Conrad hauled back hard on the reins. He was glad the kidnappers were confronting him at last. Anything was better than just driving slowly along in the buggy and waiting for them to show themselves.
What happened next surprised him. Several torches blazed into life along both sides of the trail. The harsh light from them washed over the buggy so that Conrad couldn’t make a move without the kidnappers being able to see what he was doing. They were smart. They didn’t trust him any more than he trusted them.

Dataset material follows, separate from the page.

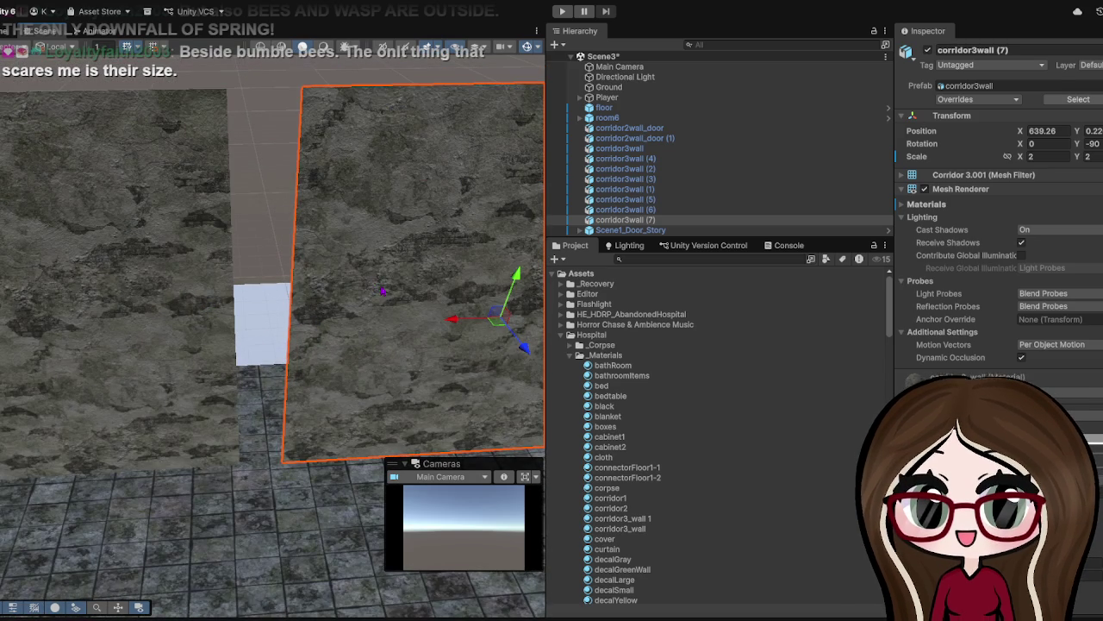
scroll(435, 325, "up", 2)
- Slide corridor3wall (7) left to cover the pillar, then select corridor3wall (6)
left_click_drag(435, 325, 400, 328)
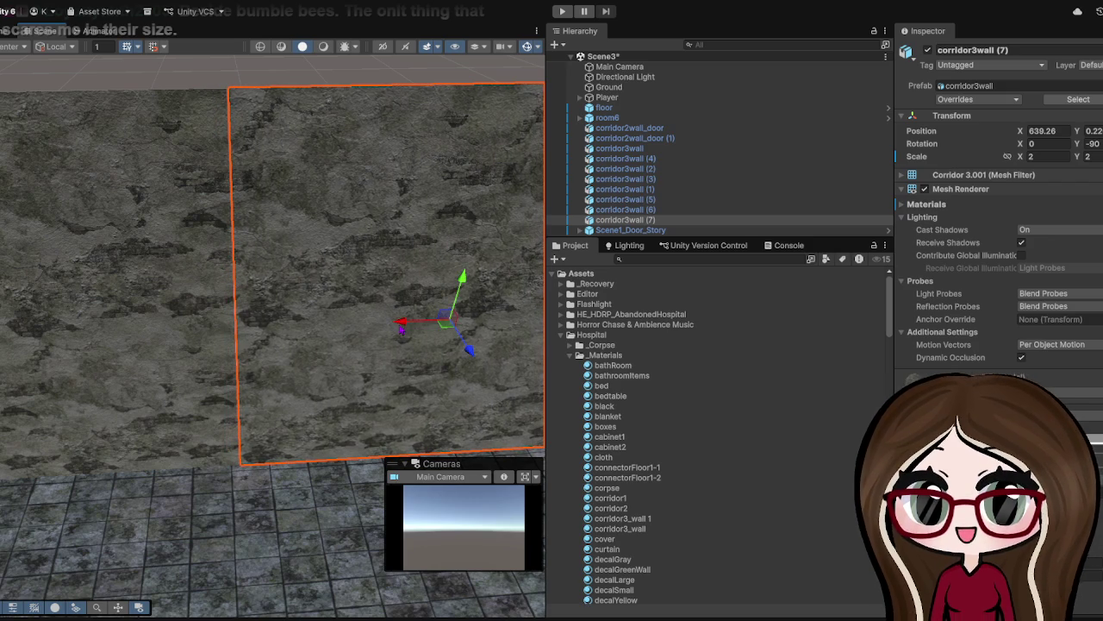
left_click_drag(254, 536, 285, 430)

A man stepped out into the middle of the trail, in front of the buggy. Conrad half expected to see the ginger-bearded man, but this fellow was one he’d never seen before. He was tall and burly, with a deeply tanned, rough-hewn face.
“Are you alone, Browning?” he asked.
“Your note said for me to come alone,” Conrad snapped. “I’m cooperating. I want my wife back.”
“You’ll get her, if you do as you’re told. If you don’t…” The man waved a hand toward the trees alongside the trail. “There are a dozen rifles trained on you right now. Try any tricks, and you’ll wind up ventilated.”
Conrad looked toward the trees. Enough light from the torches penetrated into the shadows underneath them for him to be able to see the barrels of those rifles the kidnapper had mentioned. He also caught glimpses of some of the men holding the weapons. He recognized several of them from the previous encounter, including a huge, moonfaced man who was so big, he stuck out from both sides of the tree trunk he was using for cover, a bearded Mexican with a steeple-crowned sombrero, and an older, ugly man in a black vest and with black sleeve cuffs. Conrad stared at them over the barrels of their rifles and committed each face to memory in turn.
He would never forget any of them. Their images would be burned into his brain until the day he died.
Which might be today, he reminded himself. He was badly outnumbered, if it came down to a fight.
A wry smile tugged at his mouth. “You should hope your men are good shots,” he said to the spokesman.
That comment put a frown on the man’s face. “Why the hell do you say that?”